HDU 6621 K-th Closest Distance（2019HDU多校赛第4场）

题目传送门

Time Limit: 20000/15000 MS (Java/Others) Memory Limit: 524288/524288 K (Java/Others)

Problem Description

You have an array: a1, a2, …, an and you must answer for some queries.
For each query, you are given an interval [L, R] and two numbers p and K. Your goal is to find the Kth closest distance between p and aL, aL+1, …, aR.
The distance between p and ai is equal to |p - ai|.
For example:
A = {31, 2, 5, 45, 4 } and L = 2, R = 5, p = 3, K = 2.
|p - a2| = 1, |p - a3| = 2, |p - a4| = 42, |p - a5| = 1.
Sorted distance is {1, 1, 2, 42}. Thus, the 2nd closest distance is 1.

Input

The first line of the input contains an integer T (1 <= T <= 3) denoting the number of test cases.
For each test case:
The first line contains two integers n and m (1 <= n, m <= 10^5) denoting the size of array and number of queries.
The second line contains n space-separated integers a1, a2, …, an (1 <= ai <= 10^6).
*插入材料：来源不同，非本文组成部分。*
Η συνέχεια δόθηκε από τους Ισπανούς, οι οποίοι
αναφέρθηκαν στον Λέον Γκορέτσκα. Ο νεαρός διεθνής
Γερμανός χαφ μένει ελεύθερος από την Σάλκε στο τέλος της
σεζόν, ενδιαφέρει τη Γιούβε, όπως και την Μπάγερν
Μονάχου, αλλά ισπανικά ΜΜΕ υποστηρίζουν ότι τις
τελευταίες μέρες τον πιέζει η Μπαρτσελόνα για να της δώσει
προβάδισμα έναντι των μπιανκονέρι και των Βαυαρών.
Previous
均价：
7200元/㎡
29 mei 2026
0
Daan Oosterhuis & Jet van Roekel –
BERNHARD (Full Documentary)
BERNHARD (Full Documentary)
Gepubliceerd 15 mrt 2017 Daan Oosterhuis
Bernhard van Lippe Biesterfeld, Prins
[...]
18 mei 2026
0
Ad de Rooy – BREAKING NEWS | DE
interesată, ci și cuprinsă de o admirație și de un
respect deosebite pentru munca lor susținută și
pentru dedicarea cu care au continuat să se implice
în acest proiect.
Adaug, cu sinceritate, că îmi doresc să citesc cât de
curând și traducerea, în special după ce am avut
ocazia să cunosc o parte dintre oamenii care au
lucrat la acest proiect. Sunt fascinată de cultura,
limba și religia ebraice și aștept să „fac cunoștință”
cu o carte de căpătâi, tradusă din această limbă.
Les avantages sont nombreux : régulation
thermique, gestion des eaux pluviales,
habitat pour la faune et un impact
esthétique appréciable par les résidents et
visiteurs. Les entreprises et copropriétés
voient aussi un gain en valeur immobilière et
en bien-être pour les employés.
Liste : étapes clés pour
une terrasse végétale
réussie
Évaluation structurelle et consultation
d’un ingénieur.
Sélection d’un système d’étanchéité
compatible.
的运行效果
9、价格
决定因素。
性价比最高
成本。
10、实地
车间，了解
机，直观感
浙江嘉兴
Each value of array is unique.
Each of the next m lines contains four integers L’, R’, p’ and K’.
From these 4 numbers, you must get a real query L, R, p, K like this:
L = L’ xor X, R = R’ xor X, p = p’ xor X, K = K’ xor X, where X is just previous answer and at the beginning, X = 0.
(1 <= L < R <= n, 1 <= p <= 10^6, 1 <= K <= 169, R - L + 1 >= K).

Output

For each query print a single line containing the Kth closest distance between p and aL, aL+1, …, aR.

Sample Input

1
5 2
31 2 5 45 4
1 5 5 1
2 5 3 2

Sample Output

0
1

思路分析

题目意思是说，给定一段序列，每次求区间[L,R]的数与P的差的绝对值，对其排序后的第K个差值是多少。（后面的L,R,P,K要用之前的答案异或得到，所以一旦前面错了，后面就Game Over了，甚至会RE【别问我为什么quq】）

首先考虑到时间限制，虽然给了15s看上去绰绰有余，实际上偌大的数据量还是不能暴力去算，所以就想到了线段树这个万能的东西！它可以把查询压缩到O(logn)，但这样复杂度还是有点高，所以再考虑二分一下以p为中心的半径，即每次验证[p-mid,p+mid]区间内的数的个数是不是符合要求，这样总体的复杂度就是O(mloglogn)，是不是感觉很赞呢~

用主席树（一说叫权值线段树）查询十分方便，我们只需要以数据初始的id为基建树，然后再一阵基本操作就行！

反正具体的看代码就行！

Code

#include <bits/stdc++.h>
const int maxn=2*1e5+100; 
using namespace std;
int n,m,cnt=0,xk,tt,xl,xr,xp;

int a[maxn],root[maxn],id[maxn];
struct node{
    int l,r,sum;
}T[maxn*40];
void update(int l,int r,int &x,int y,int pos){
    T[++cnt]=T[y];T[cnt].sum++;x=cnt;
    if (l==r) return ;
    int mid=(l+r)>>1;
    if (pos<=mid) update(l,mid,T[x].l,T[y].l,pos);    
    else update(mid+1,r,T[x].r,T[y].r,pos);
}
void ask(int l,int r,int x,int y){
    if (tt>=xk) return;
    if (xl<=l&&r<=xr){
        tt+=T[y].sum-T[x].sum;
        return;
    }
    int mid=(l+r)>>1;
    if (xl<=mid) ask(l,mid,T[x].l,T[y].l);
    if (mid<xr) ask(mid+1,r,T[x].r,T[y].r);
}
bool cmp(int x,int y){
    return a[x]<a[y];
}
int main(){
    ios::sync_with_stdio(false);
    cin.tie(0);
    int test;
    cin>>test;
	while (test--){
    	memset(root,0,sizeof root);
    	memset(T,0,sizeof T);
    	memset(a,0,sizeof a);
    	memset(id,0,sizeof id);
    	cnt=0;
    	cin>>n>>m;
    	for (int i=1;i<=n;i++) {
            cin>>a[i];
            id[i]=i;
   		}
    	sort(id+1,id+1+n,cmp);
    	sort(a+1,a+1+n);
    
    	for (int i=1;i<=n;i++)
            update(1,n,root[i],root[i-1],id[i]);
    	int ans=0;
    	while (m--){
        	cin>>xl>>xr>>xp>>xk;
        	xl^=ans,xr^=ans,xp^=ans,xk^=ans;
        	int ll=-1,rr=1e7;
        	while(rr-ll>1){
            	int mid=(ll+rr)>>1;
            	int ls=lower_bound(a+1,a+n+1,xp-mid)-a;
            	int rs=upper_bound(a+1,a+n+1,xp+mid)-a-1;
            	tt=0;
            	ask(1,n,root[ls-1],root[rs]);
            	if (tt>=xk) rr=mid;else ll=mid;
        	}
        	ans=rr;
        	cout<<ans<<endl; 
    	}
	}
    return 0;    
}